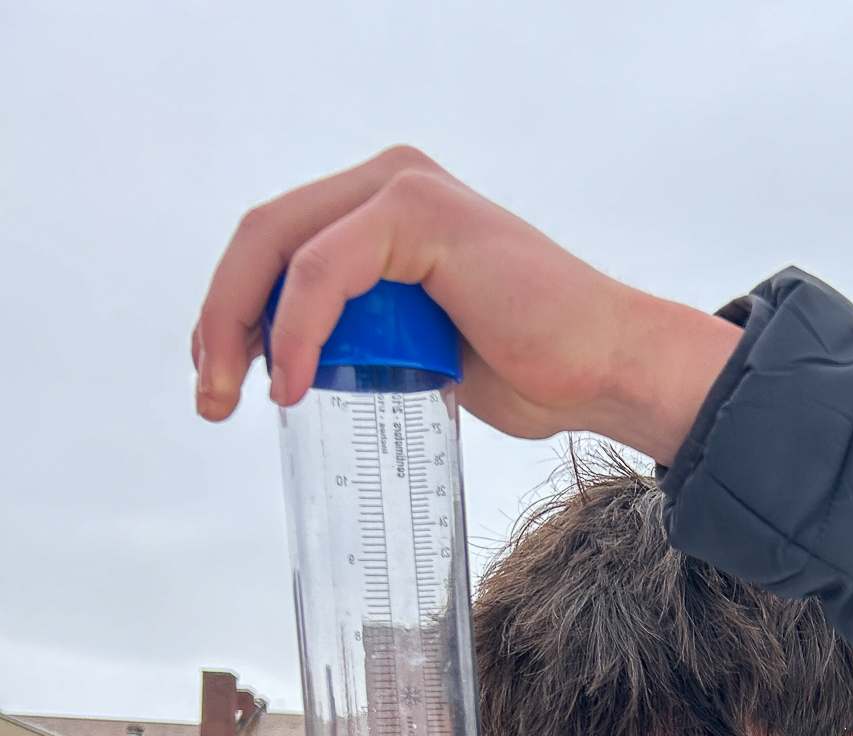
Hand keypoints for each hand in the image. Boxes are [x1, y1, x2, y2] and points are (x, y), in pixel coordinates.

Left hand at [192, 145, 740, 463]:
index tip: (219, 383)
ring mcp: (401, 189)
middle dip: (219, 319)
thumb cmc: (534, 369)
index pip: (276, 248)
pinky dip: (298, 327)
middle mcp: (386, 184)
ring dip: (240, 325)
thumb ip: (364, 338)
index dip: (230, 311)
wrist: (605, 370)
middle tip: (208, 396)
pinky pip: (324, 269)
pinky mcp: (418, 210)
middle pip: (262, 237)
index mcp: (382, 211)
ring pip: (279, 245)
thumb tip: (296, 369)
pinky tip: (293, 381)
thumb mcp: (419, 353)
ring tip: (235, 395)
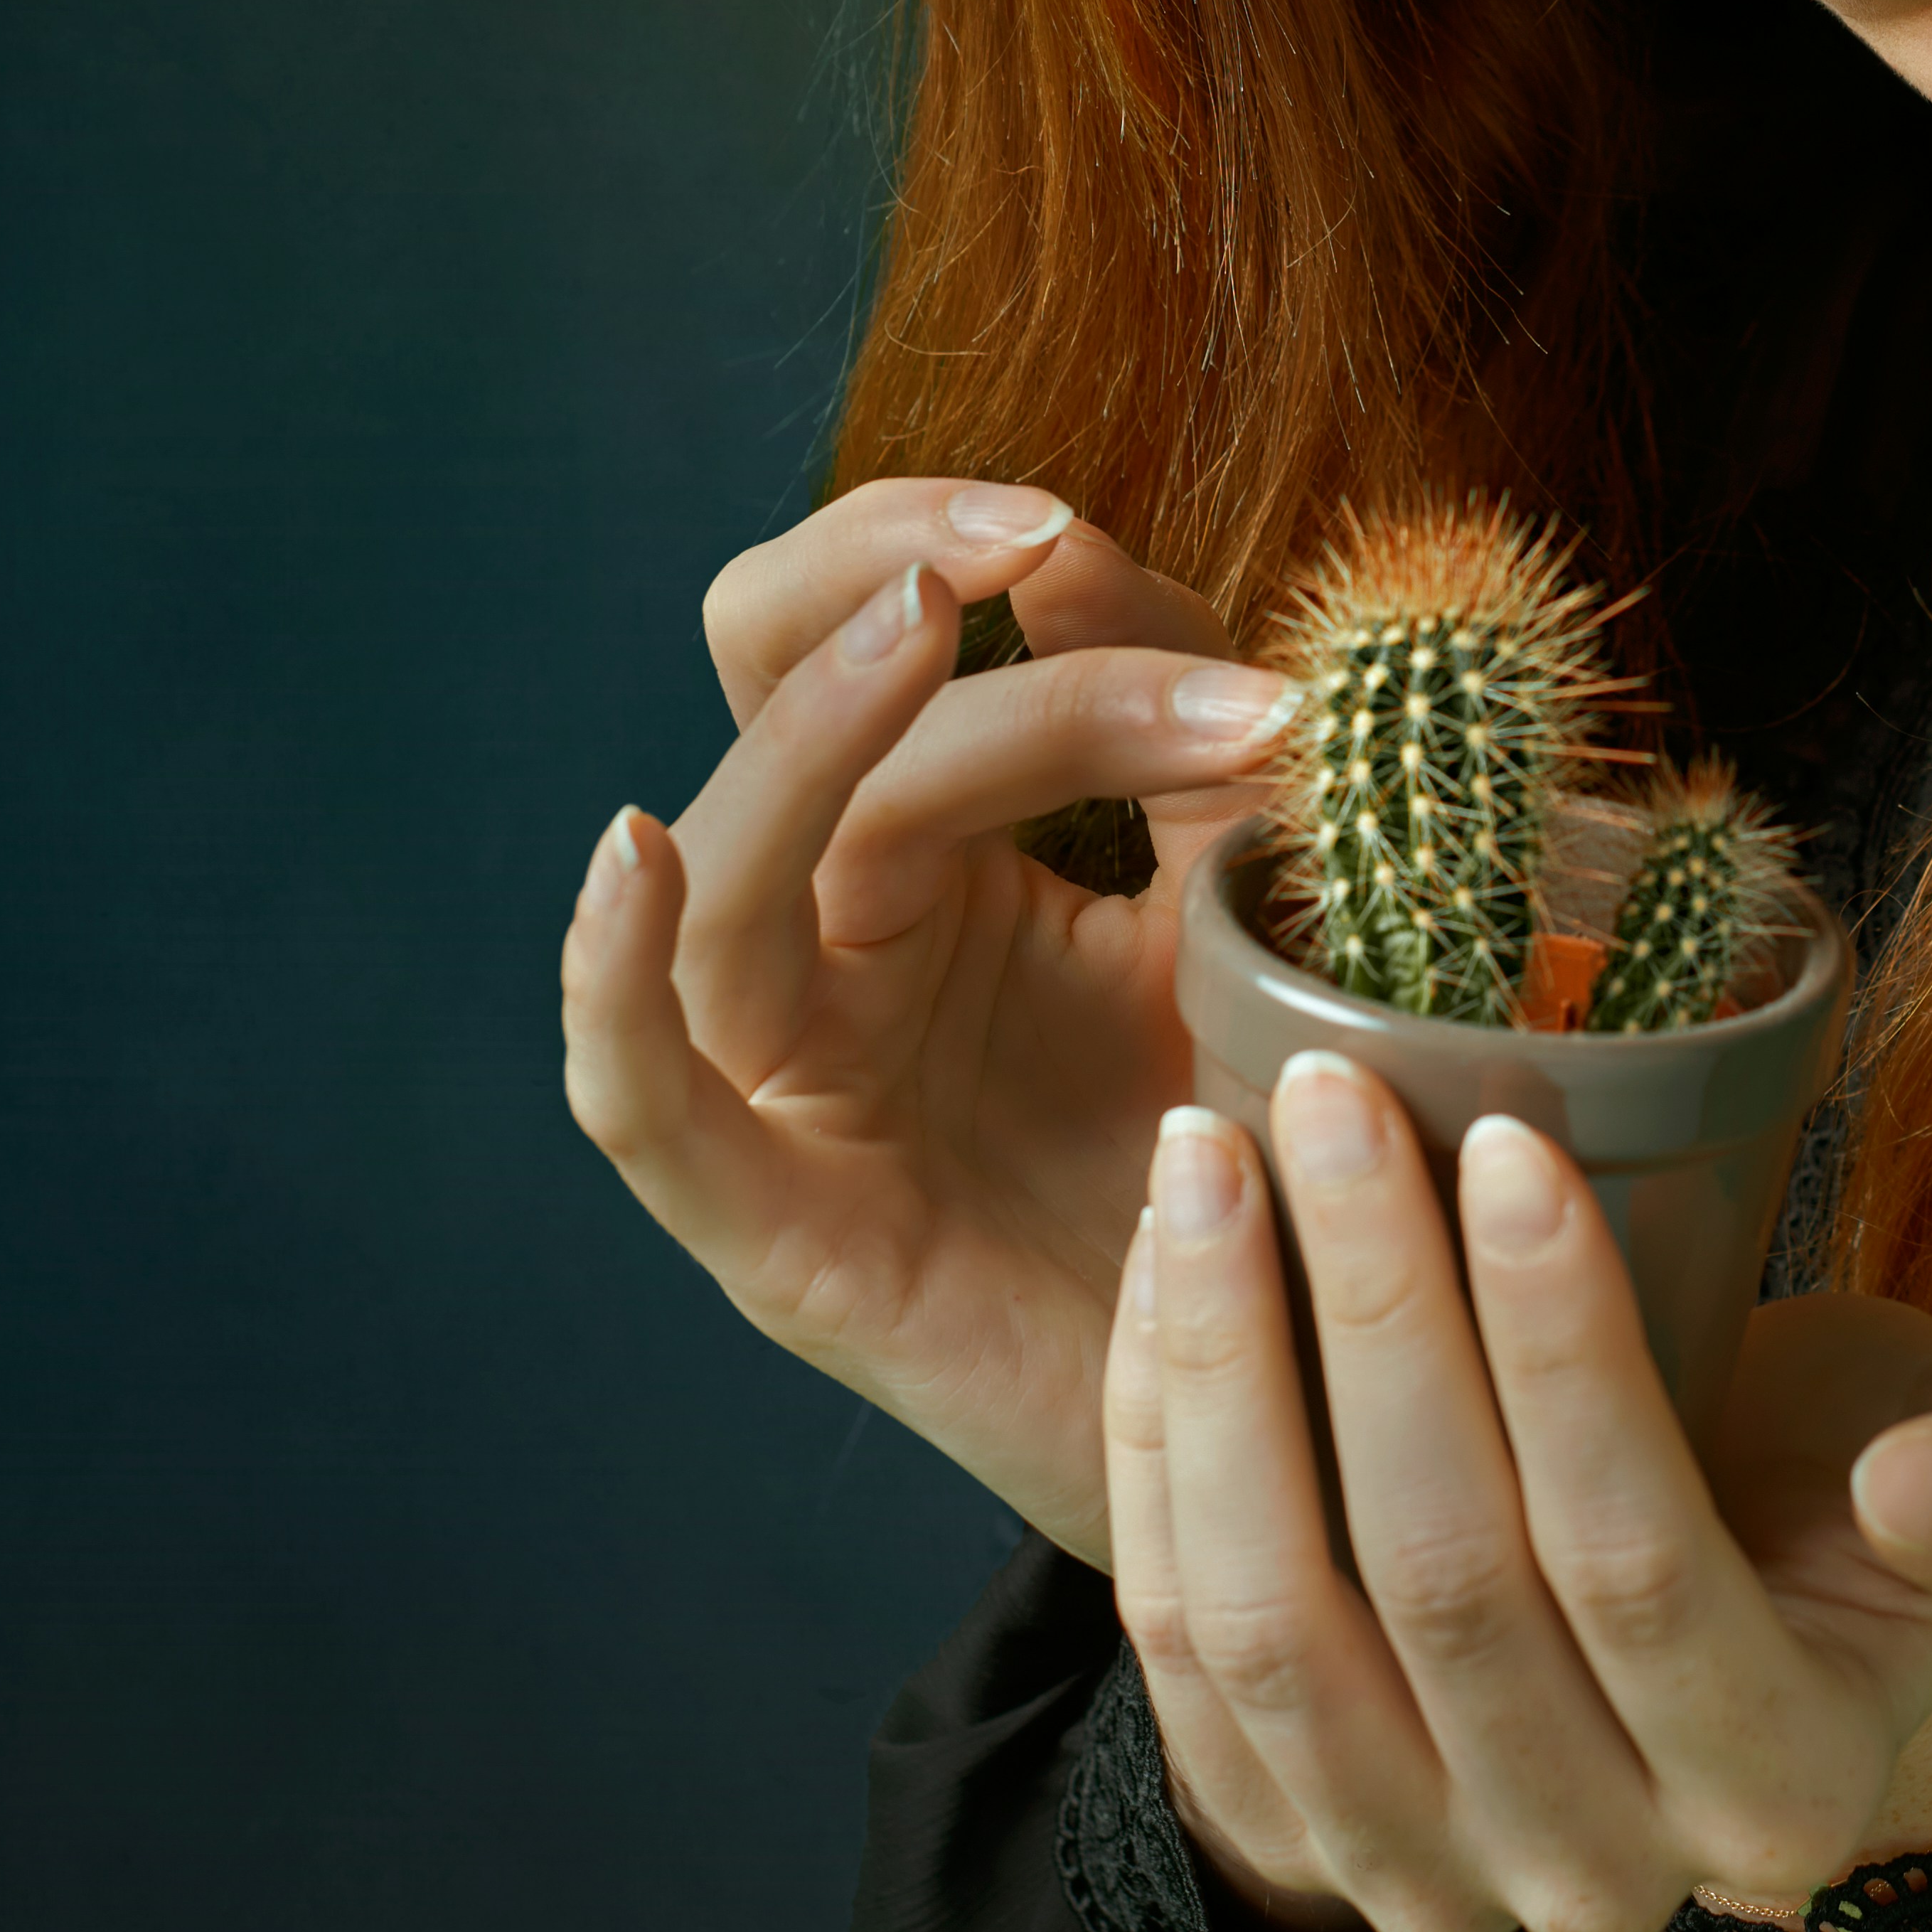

BRIEF: After locating the line that holds "thumb ip: (364, 338)", output exactly the lines from it through the last line of the material above, inclusive, without pictures.

TASK RESPONSE:
thumb ip: (364, 338)
index dip: (230, 311)
wrist: (605, 370)
middle tip: (208, 396)
pinky pip: (324, 269)
pinky mcp: (418, 210)
middle pip: (262, 237)
index mcp: (382, 211)
ring pip: (279, 245)
thumb tip: (296, 369)
pinky tip: (293, 381)
thumb mcp: (419, 353)
ring tip: (235, 395)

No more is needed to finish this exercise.